Há assim, em nosso entender, que concluir pela inexistência das alegadas inconstitucionalidades alegadas pela Requerente.

 

3.4. Quanto à eventual falta de autorização para a cobrança do Imposto de Selo.

Alega a Requerente existir falta de autorização da cobrança prevista na verba 28 TGIS na LOE 2012.

A falta de autorização da cobrança do imposto é, salvo melhor opinião, fundamento de oposição à execução, previsto no art.º 204.º, 1, a) CPPT e não de reclamação, impugnação ou pedido de pronúncia arbitral.

Assim, poderia a mesma ser invocada dentro de um processo desse tipo e não em sede de pedido de pronúncia arbitral, pelo que não conheceremos do alegado vício no presente processo.

 

3.5. Reembolso das quantias pagas e juros indemnizatórios

A Requerente pede, ainda, o reembolso da quantia paga, relativa à liquidação de Imposto de Selo em crise. E pede ainda juros indemnizatórios pelo pagamento indevido dessa liquidação.

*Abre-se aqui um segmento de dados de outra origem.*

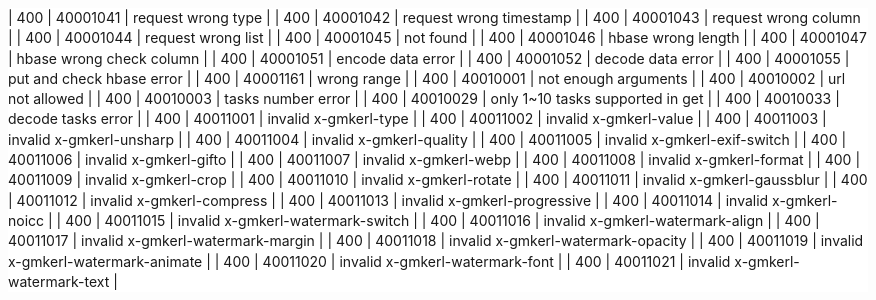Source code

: | 400 			| 40001041 			| request wrong type    |
| 400 			| 40001042 			| request wrong timestamp    |
| 400 			| 40001043 			| request wrong column    |
| 400 			| 40001044 			| request wrong list    |
| 400 			| 40001045 			| not found    |
| 400 			| 40001046 			| hbase wrong length    |
| 400 			| 40001047 			| hbase wrong check column    |
| 400 			| 40001051 			| encode data error    |
| 400 			| 40001052 			| decode data error    |
| 400 			| 40001055 			| put and check hbase error    |
| 400 			| 40001161 			| wrong range    |
| 400 			| 40010001 			| not enough arguments    |
| 400 			| 40010002 			| url not allowed    |
| 400 			| 40010003 			| tasks number error    |
| 400 			| 40010029 			| only 1~10 tasks supported in get    |
| 400 			| 40010033 			| decode tasks error    |
| 400 			| 40011001 			| invalid x-gmkerl-type    |
| 400 			| 40011002 			| invalid x-gmkerl-value    |
| 400 			| 40011003 			| invalid x-gmkerl-unsharp    |
| 400 			| 40011004 			| invalid x-gmkerl-quality    |
| 400 			| 40011005 			| invalid x-gmkerl-exif-switch    |
| 400 			| 40011006 			| invalid x-gmkerl-gifto    |
| 400 			| 40011007 			| invalid x-gmkerl-webp    |
| 400 			| 40011008 			| invalid x-gmkerl-format    |
| 400 			| 40011009 			| invalid x-gmkerl-crop    |
| 400 			| 40011010 			| invalid x-gmkerl-rotate    |
| 400 			| 40011011 			| invalid x-gmkerl-gaussblur    |
| 400 			| 40011012 			| invalid x-gmkerl-compress    |
| 400 			| 40011013 			| invalid x-gmkerl-progressive    |
| 400 			| 40011014 			| invalid x-gmkerl-noicc    |
| 400 			| 40011015 			| invalid x-gmkerl-watermark-switch    |
| 400 			| 40011016 			| invalid x-gmkerl-watermark-align    |
| 400 			| 40011017 			| invalid x-gmkerl-watermark-margin    |
| 400 			| 40011018 			| invalid x-gmkerl-watermark-opacity    |
| 400 			| 40011019 			| invalid x-gmkerl-watermark-animate    |
| 400 			| 40011020 			| invalid x-gmkerl-watermark-font    |
| 400 			| 40011021 			| invalid x-gmkerl-watermark-text    |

Não sendo declarada ilegal a liquidação de Imposto de Selo, improcede o pedido de devolução da quantia paga e dos respetivos juros indemnizatórios.

 

4. Decisão

Em face do exposto, determina-se:

- julgar totalmente improcedente o pedido formulado pela Requerente quanto à legalidade da liquidações de Imposto de Selo n.º 2012 …, no valor de 2.227,71€.

 

Valor do processo:

De acordo com o disposto no artigo 315º, n.º 2, do CPC e 97º-A, n.º 1, alínea a) do CPPT e 3º, n.º 2 do Regulamento de Custas  nos Processos de Arbitragem Tributária fixa-se o valor da ação em 2.227,71 €.

 

Custas:

Nos termos do artigo 22º, n.º 4, do RJAT, e da Tabela I anexa ao Regulamento das Custas nos Processos de Arbitragem Tributária, fixa-se o montante das custas em 612,00 €, devidas pela Requerente.

Notifique.

 

Lisboa, 11 de julho de 2014.

 

Texto elaborado por computador, nos termos do artigo 138º, n.º 5 do Código do Processo Civil (CPC), aplicável por remissão do artigo 29º, n.º 1, alínea e) do Regime de Arbitragem Tributária, com versos em branco e por mim revisto.